The answer fell from my lips before I could even contemplate it. “Yes.”
But I did not have a good feeling that things would go smoothly if it turned out this was what Izzy wanted.
Chapter 22
Natalia
I was a jittery, nervous wreck.
Somehow I’d managed to keep busy this week and hadn’t wasted much time dwelling on my upcoming date, or rather upcoming weekend, with Hunter, until now. It was two in the afternoon on Friday, and I’d already finished all of my appointments and written up all of my case notes. Hoping to relax and unwind, I’d drawn a bath and tossed in a sweet pea bath bomb I’d picked up on the way home yesterday.
Like the rest of my apartment, the bathroom was small, so it steamed up just from filling the tub with hot water. Since Izzy wasn’t home, I left the door open to let out some of the steam and shed my clothes before settling into the hot water. Closing my eyes, I took a deep breath and inhaled the amazing scent of my grandmother’s garden. Totally what I needed.
My phone buzzed from the sink, interrupting my peace, and my eyes fluttered open.

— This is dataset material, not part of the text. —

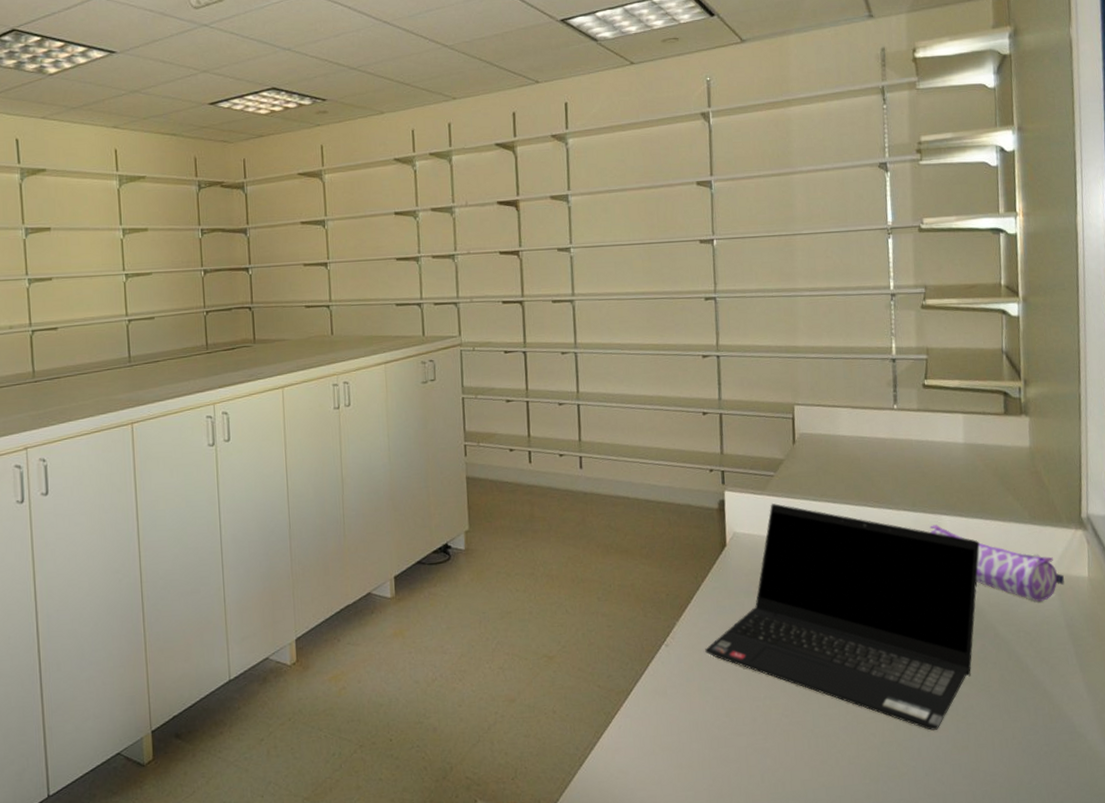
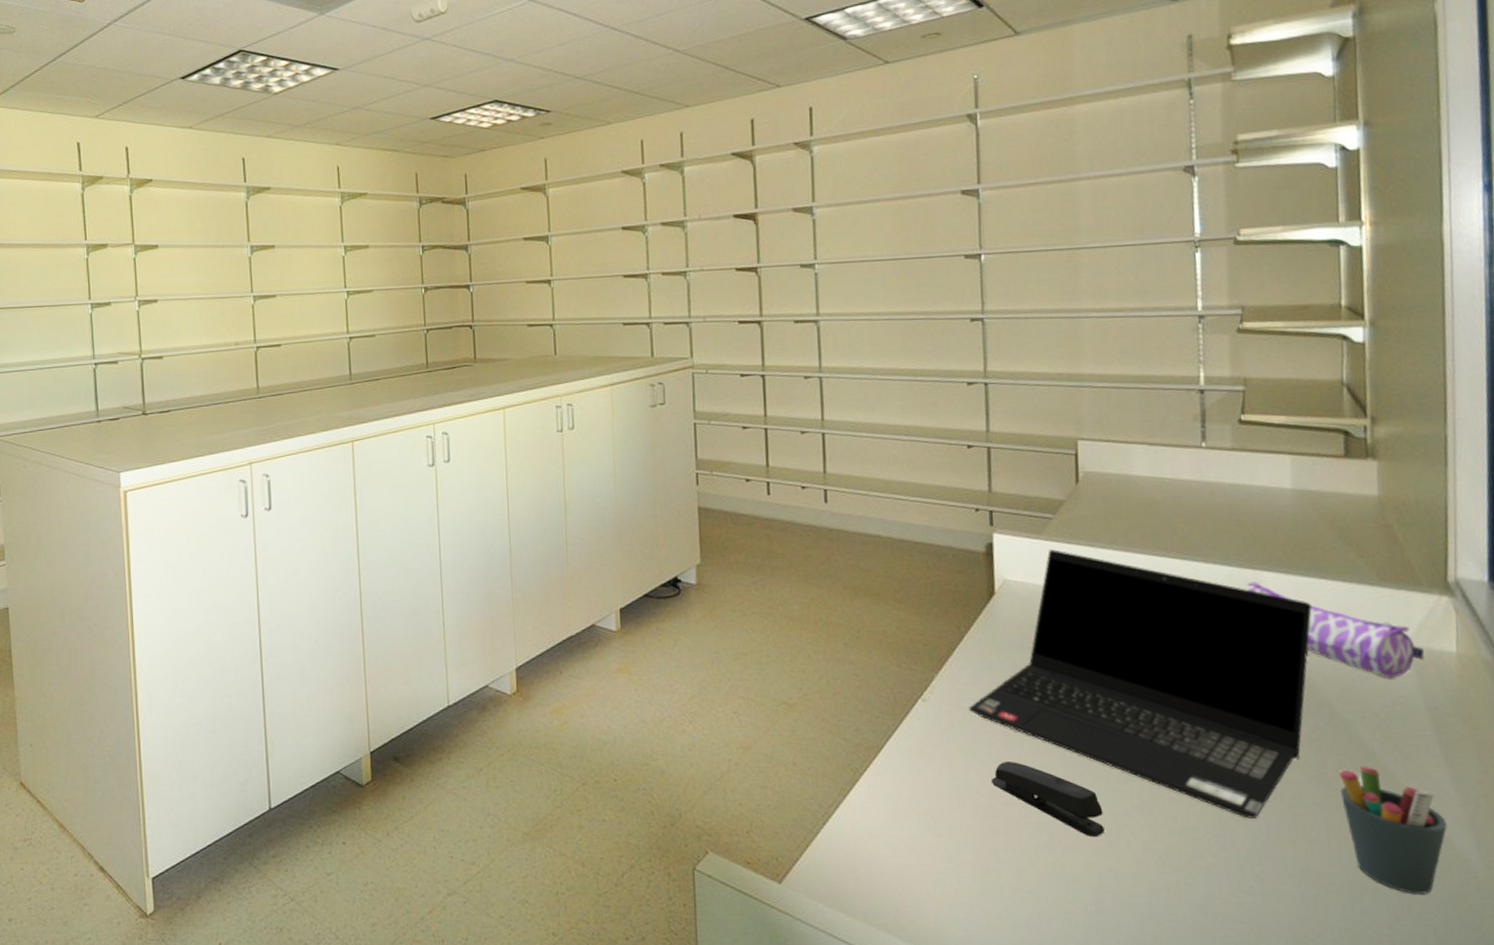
stapler: none [724,695,818,758] -> present [992,760,1105,838]
pen holder: none [1001,679,1082,784] -> present [1339,767,1447,894]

Finding a penetrating eye staring at me from the corner of the tub, I jumped from the water, sloshed half the bath all over the floor, and nearly slipped on the wet tile.
The cat.
The damn cat.
You’d think the presence of only one eye would have given me a clue.
Catpernicus had strolled in through the open door and perched himself up on the edge of the tub, nearly scaring the life out of me. With the way he continued to eye me (no pun intended), I grabbed the towel from the rack to cover myself.
Seriously? I was on edge today.
I took a few deep breaths and went to grab my phone, the buzzing of which had been the catalyst to my near disaster, and suddenly realized my cell was no longer on the sink. Dread settled into my stomach, but I looked around everywhere, leaving what I feared most for last.
Not on the floor.
Didn’t fall into the sink.
No miraculous leap into the nearby garbage can.
My eyes dropped to the tub.
Shit.
There sat my phone—on the bottom of the half-full bath.